Instructions to follow >> Word for word, restate the lines of the material below from its first line through the one containing "12: 62960 -> 53980". Omit the rest.

● ● ● ● ● ● ●

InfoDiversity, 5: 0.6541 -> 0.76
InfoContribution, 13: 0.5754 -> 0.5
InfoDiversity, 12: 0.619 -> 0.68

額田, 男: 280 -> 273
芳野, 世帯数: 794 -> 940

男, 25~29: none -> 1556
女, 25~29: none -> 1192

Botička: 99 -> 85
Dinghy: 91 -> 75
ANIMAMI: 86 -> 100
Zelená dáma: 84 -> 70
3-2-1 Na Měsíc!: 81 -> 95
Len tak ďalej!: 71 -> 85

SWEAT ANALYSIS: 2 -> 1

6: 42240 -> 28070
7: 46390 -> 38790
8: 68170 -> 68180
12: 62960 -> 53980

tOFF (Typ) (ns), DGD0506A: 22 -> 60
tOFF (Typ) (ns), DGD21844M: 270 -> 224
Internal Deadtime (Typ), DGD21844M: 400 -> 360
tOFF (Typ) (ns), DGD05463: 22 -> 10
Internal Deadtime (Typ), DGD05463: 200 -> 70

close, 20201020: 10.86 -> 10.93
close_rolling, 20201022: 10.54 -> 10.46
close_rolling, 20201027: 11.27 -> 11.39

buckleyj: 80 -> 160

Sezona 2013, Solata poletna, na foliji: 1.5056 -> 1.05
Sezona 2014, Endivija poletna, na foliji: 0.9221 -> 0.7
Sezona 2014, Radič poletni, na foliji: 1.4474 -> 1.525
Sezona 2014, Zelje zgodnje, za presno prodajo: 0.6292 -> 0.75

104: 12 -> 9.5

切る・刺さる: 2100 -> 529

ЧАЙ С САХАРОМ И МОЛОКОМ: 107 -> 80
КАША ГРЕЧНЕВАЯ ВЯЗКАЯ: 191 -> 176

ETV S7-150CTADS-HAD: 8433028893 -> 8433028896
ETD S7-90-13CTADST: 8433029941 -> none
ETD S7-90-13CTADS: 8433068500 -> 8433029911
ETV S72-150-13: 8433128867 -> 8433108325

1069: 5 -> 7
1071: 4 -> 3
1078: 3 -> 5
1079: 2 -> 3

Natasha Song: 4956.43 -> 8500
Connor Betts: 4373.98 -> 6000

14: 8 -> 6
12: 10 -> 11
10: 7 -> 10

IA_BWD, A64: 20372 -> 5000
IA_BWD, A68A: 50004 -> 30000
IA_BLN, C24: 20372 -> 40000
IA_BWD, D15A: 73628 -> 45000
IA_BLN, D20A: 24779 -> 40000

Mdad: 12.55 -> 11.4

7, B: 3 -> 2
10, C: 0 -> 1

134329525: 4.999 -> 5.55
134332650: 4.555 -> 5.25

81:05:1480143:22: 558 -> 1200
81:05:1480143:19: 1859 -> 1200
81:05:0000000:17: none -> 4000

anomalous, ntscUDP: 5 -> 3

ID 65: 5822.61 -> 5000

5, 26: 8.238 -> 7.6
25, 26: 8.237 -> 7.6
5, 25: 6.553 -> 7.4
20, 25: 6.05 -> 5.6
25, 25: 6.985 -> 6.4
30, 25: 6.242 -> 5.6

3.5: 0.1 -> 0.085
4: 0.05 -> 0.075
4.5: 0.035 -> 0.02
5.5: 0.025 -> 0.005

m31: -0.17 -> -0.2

● ● ● ● ● ● ●

Solution for this exercise >>
InfoDiversity, 5: 0.6541 -> 0.76
InfoContribution, 13: 0.5754 -> 0.5
InfoDiversity, 12: 0.619 -> 0.68

額田, 男: 280 -> 273
芳野, 世帯数: 794 -> 940

男, 25~29: none -> 1556
女, 25~29: none -> 1192

Botička: 99 -> 85
Dinghy: 91 -> 75
ANIMAMI: 86 -> 100
Zelená dáma: 84 -> 70
3-2-1 Na Měsíc!: 81 -> 95
Len tak ďalej!: 71 -> 85

SWEAT ANALYSIS: 2 -> 1

6: 42240 -> 28070
7: 46390 -> 38790
8: 68170 -> 68180
12: 62960 -> 53980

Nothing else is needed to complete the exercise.